Deborah is grateful for her children’s continuing love and support since her diagnosis – Sammy’s regular trips from her home in Barnstaple to help out day-to-day, and Dale, from Sidmouth, doing the jobs she has been unable to do since the surgery, like putting out the recycling.

“I am just so thankful for the amazing support from my family and friends,” said Deborah.

She is also indebted to the ‘amazing’ Sidmouth Consolidated Charities for helping fund Bethany’s piano and singing lessons this term.

Money has been tight since Deborah’s diagnosis. Since her operation, and in preparation for a year-long course of precautionary chemotherapy, she has given up her cleaning business, Maid in Sidmouth, in case her treatment makes her too sick to work.

On top of cancer and chemo, naturally Deborah is worried about how she will afford to pay for her home, heating and food while she cannot work.

She is waiting to find out if she is entitled to claim any benefits during her year of treatment.

Deborah thanked Sidmouth Hospiscare for helping her apply for Personal Independent Payments (PIP),  a benefit for people with long-term health conditions or disabilities.

She said: “There will probably be some loophole why I can’t get it, but that’s life. I am really trying to be positive.

“I have got a mortgage to pay, it’s £500 a month.

“I had to give up my business. I can’t go to work.
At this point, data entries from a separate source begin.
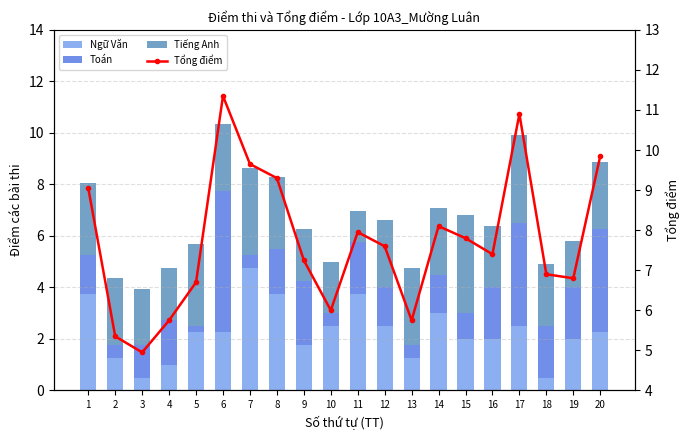

Rank the series by their maximum value, from lowest to highest.

Tiếng Anh, Ngữ Văn, Toán, Tổng điểm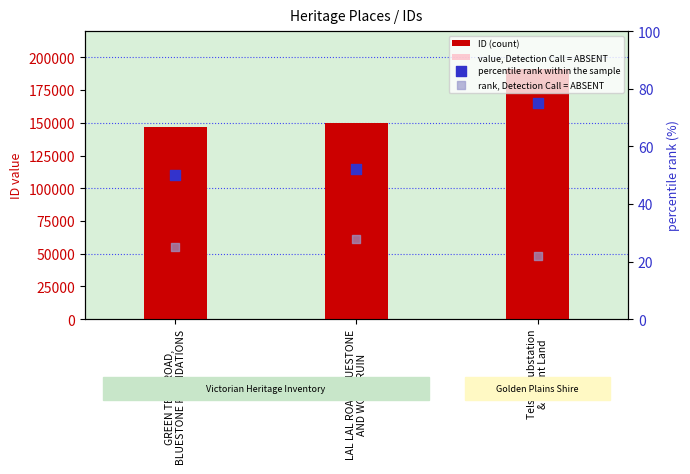

What are all the series names shown in the legend?

ID (count), value, Detection Call = ABSENT, percentile rank within the sample, rank, Detection Call = ABSENT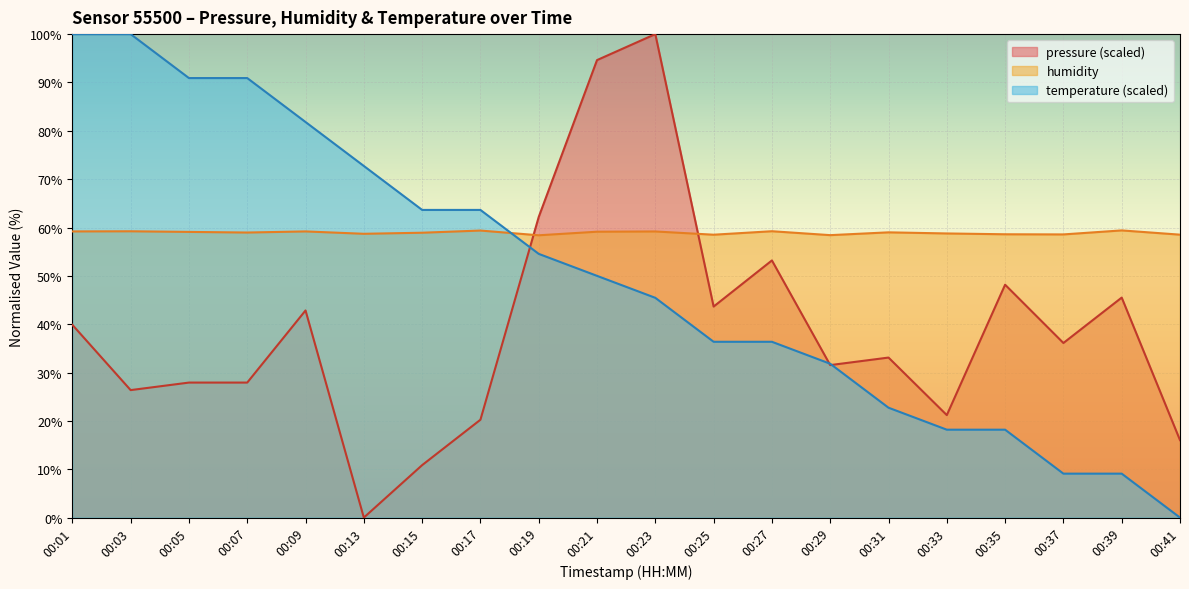

How many data points in pressure are above 36?

10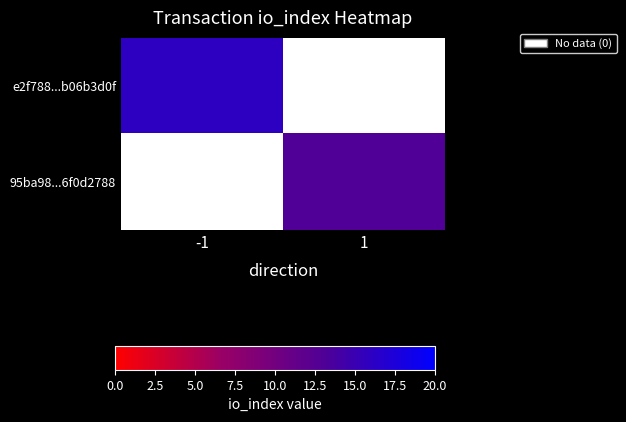

What is the smallest value displayed?

13.0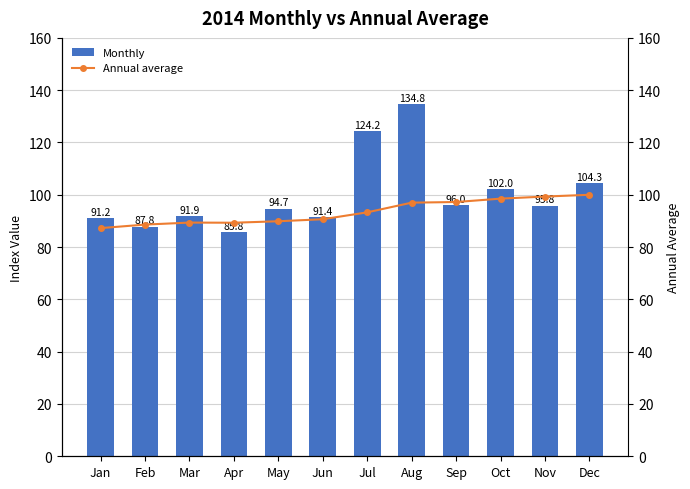

How many series are shown in this chart?

2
I had to let all my customers down.

“I have tried to find them someone to take my place. I feel responsible for them. Some of them have said they want me back when I’m better.

“I feel such a fraud. I don’t feel ill, but I can’t work.”

With the ‘devasting blow’ of her mum’s death, Deborah is determined to make her ‘mummy’ proud on Saturday, when she heads to Fields of Sidmouth and has her hair shaved off ahead of her chemotherapy and Herceptin treatment.

She hopes people will go along, watch, and give some money to the Sidmouth Living With Cancer Support Group, who has been helping Deborah since her diagnosis.

“I don’t want my mum’s death to be in vain,” said Deborah. “This is going to be in her memory. She would be very proud of me.

“So please put your hand in your pocket. Even if it’s only £1 it all adds up.  If thirty people put their hand in their pocket that’s £30.”

  • Deborah’s head shave takes place by the mastectomy bras in the lingerie section of Fields of Sidmouth on Saturday, October 12, at 2pm.